* What you are asked to do:
Your task is to output the listing exactly, leaving every image out.

⁂

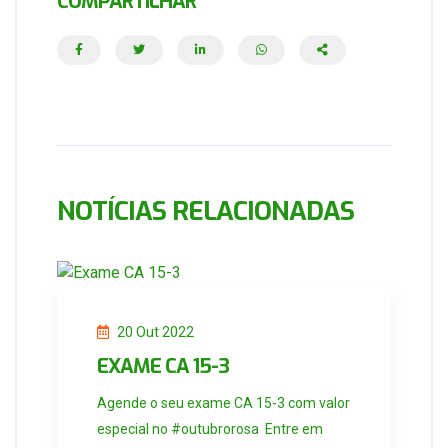
COMPARTILHAR
NOTÍCIAS RELACIONADAS
20 Out 2022
EXAME CA 15-3
Agende o seu exame CA 15-3 com valor
especial no #outubrorosa Entre em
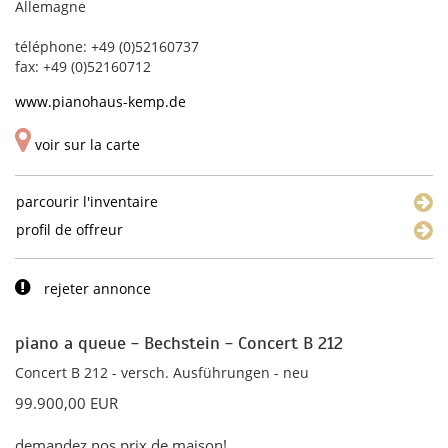
Allemagne
téléphone: +49 (0)52160737
fax: +49 (0)52160712
www.pianohaus-kemp.de
voir sur la carte
parcourir l'inventaire
profil de offreur
rejeter annonce
piano a queue - Bechstein - Concert B 212
Concert B 212 - versch. Ausführungen - neu
99.900,00 EUR
demandez nos prix de maison!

⁂

* Exercise response:
COMPARTILHAR
NOTÍCIAS RELACIONADAS
20 Out 2022
EXAME CA 15-3
Agende o seu exame CA 15-3 com valor
especial no #outubrorosa Entre em
Allemagne
téléphone: +49 (0)52160737
fax: +49 (0)52160712
www.pianohaus-kemp.de
voir sur la carte
parcourir l'inventaire
profil de offreur
rejeter annonce
piano a queue - Bechstein - Concert B 212
Concert B 212 - versch. Ausführungen - neu
99.900,00 EUR
demandez nos prix de maison!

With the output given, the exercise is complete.